* Aim of the task *
Within the records below, find each line with the word "jours" and copy it out.
Data to examine section start
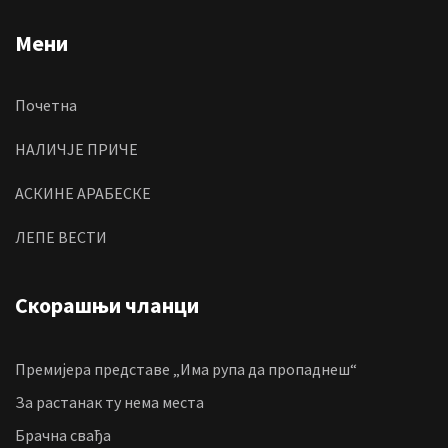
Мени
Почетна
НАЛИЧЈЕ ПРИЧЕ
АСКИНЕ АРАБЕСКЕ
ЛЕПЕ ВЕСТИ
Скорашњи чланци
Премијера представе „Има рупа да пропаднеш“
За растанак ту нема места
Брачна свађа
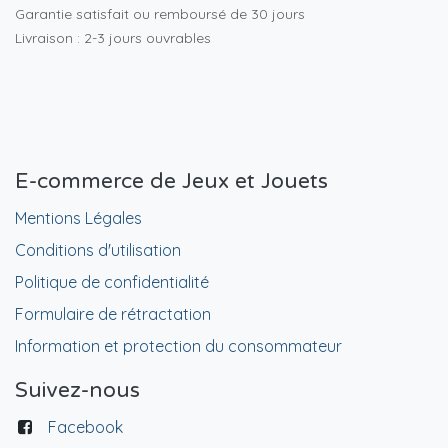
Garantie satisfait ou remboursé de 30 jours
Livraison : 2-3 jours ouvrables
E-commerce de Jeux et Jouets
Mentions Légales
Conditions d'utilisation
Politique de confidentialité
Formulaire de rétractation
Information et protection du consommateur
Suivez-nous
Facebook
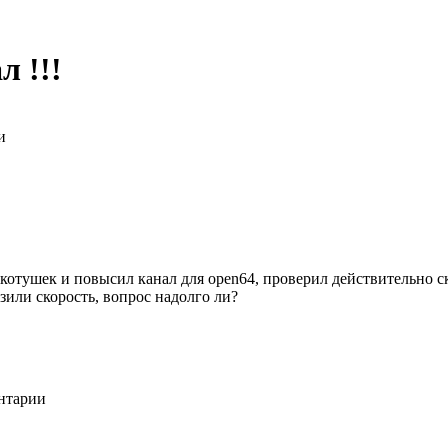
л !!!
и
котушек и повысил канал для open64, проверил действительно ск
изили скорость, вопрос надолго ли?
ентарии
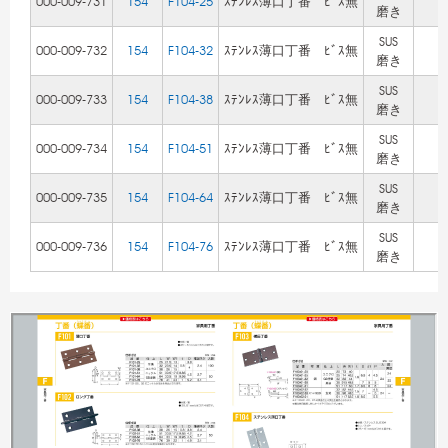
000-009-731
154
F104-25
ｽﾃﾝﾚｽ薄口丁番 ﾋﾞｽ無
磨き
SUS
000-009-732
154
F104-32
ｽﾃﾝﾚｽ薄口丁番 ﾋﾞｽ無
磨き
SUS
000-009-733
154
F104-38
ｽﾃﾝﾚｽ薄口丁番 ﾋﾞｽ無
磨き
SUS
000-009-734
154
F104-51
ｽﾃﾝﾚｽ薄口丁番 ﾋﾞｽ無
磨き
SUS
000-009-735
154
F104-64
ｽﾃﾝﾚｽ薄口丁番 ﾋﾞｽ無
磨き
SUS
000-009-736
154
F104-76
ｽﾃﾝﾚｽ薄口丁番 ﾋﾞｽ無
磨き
Data to examine section end
Data to examine section start
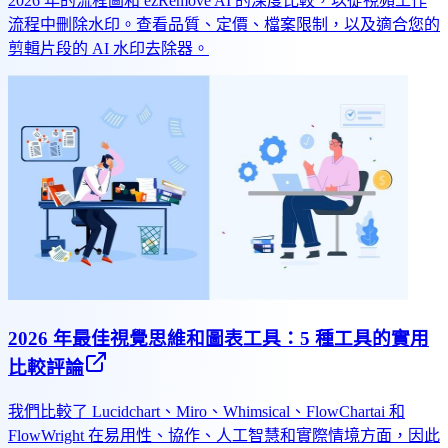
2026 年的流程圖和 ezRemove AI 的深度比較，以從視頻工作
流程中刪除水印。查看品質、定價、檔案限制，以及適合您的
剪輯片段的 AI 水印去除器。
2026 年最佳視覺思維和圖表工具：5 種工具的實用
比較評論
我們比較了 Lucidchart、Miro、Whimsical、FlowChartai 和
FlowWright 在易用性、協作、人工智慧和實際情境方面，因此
Data to examine section end
* Written answer *
Garantie satisfait ou remboursé de 30 jours
Livraison : 2-3 jours ouvrables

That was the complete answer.